→ Exercise
Put every line of the items below into a Markdown table with two columns, Row and Line. Number each line in order and leave out any blank lines.

☆ ☆ ☆

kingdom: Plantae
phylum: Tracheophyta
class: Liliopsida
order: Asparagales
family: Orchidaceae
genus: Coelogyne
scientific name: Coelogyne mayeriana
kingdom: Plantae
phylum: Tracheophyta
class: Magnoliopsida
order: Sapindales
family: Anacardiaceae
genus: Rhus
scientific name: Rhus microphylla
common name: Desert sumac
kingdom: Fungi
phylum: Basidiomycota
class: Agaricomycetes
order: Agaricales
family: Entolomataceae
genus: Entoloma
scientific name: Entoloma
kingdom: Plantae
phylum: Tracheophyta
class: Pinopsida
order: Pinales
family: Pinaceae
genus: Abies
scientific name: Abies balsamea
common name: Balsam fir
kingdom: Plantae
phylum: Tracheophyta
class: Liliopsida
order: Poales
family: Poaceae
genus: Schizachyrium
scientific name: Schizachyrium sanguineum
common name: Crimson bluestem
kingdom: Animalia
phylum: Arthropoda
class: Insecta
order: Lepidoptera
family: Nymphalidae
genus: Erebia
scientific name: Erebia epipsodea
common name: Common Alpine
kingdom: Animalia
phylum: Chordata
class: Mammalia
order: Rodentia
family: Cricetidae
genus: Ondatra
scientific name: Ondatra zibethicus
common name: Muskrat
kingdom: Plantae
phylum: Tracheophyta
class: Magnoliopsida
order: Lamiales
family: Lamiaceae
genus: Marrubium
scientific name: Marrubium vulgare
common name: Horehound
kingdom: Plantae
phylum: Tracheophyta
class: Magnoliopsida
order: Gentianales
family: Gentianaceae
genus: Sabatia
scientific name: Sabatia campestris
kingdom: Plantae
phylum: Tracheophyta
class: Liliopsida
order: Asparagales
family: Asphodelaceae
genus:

☆ ☆ ☆

→ Answer to this exercise
| Row | Line |
|---|---|
| 1 | kingdom: Plantae |
| 2 | phylum: Tracheophyta |
| 3 | class: Liliopsida |
| 4 | order: Asparagales |
| 5 | family: Orchidaceae |
| 6 | genus: Coelogyne |
| 7 | scientific name: Coelogyne mayeriana |
| 8 | kingdom: Plantae |
| 9 | phylum: Tracheophyta |
| 10 | class: Magnoliopsida |
| 11 | order: Sapindales |
| 12 | family: Anacardiaceae |
| 13 | genus: Rhus |
| 14 | scientific name: Rhus microphylla |
| 15 | common name: Desert sumac |
| 16 | kingdom: Fungi |
| 17 | phylum: Basidiomycota |
| 18 | class: Agaricomycetes |
| 19 | order: Agaricales |
| 20 | family: Entolomataceae |
| 21 | genus: Entoloma |
| 22 | scientific name: Entoloma |
| 23 | kingdom: Plantae |
| 24 | phylum: Tracheophyta |
| 25 | class: Pinopsida |
| 26 | order: Pinales |
| 27 | family: Pinaceae |
| 28 | genus: Abies |
| 29 | scientific name: Abies balsamea |
| 30 | common name: Balsam fir |
| 31 | kingdom: Plantae |
| 32 | phylum: Tracheophyta |
| 33 | class: Liliopsida |
| 34 | order: Poales |
| 35 | family: Poaceae |
| 36 | genus: Schizachyrium |
| 37 | scientific name: Schizachyrium sanguineum |
| 38 | common name: Crimson bluestem |
| 39 | kingdom: Animalia |
| 40 | phylum: Arthropoda |
| 41 | class: Insecta |
| 42 | order: Lepidoptera |
| 43 | family: Nymphalidae |
| 44 | genus: Erebia |
| 45 | scientific name: Erebia epipsodea |
| 46 | common name: Common Alpine |
| 47 | kingdom: Animalia |
| 48 | phylum: Chordata |
| 49 | class: Mammalia |
| 50 | order: Rodentia |
| 51 | family: Cricetidae |
| 52 | genus: Ondatra |
| 53 | scientific name: Ondatra zibethicus |
| 54 | common name: Muskrat |
| 55 | kingdom: Plantae |
| 56 | phylum: Tracheophyta |
| 57 | class: Magnoliopsida |
| 58 | order: Lamiales |
| 59 | family: Lamiaceae |
| 60 | genus: Marrubium |
| 61 | scientific name: Marrubium vulgare |
| 62 | common name: Horehound |
| 63 | kingdom: Plantae |
| 64 | phylum: Tracheophyta |
| 65 | class: Magnoliopsida |
| 66 | order: Gentianales |
| 67 | family: Gentianaceae |
| 68 | genus: Sabatia |
| 69 | scientific name: Sabatia campestris |
| 70 | kingdom: Plantae |
| 71 | phylum: Tracheophyta |
| 72 | class: Liliopsida |
| 73 | order: Asparagales |
| 74 | family: Asphodelaceae |
| 75 | genus: |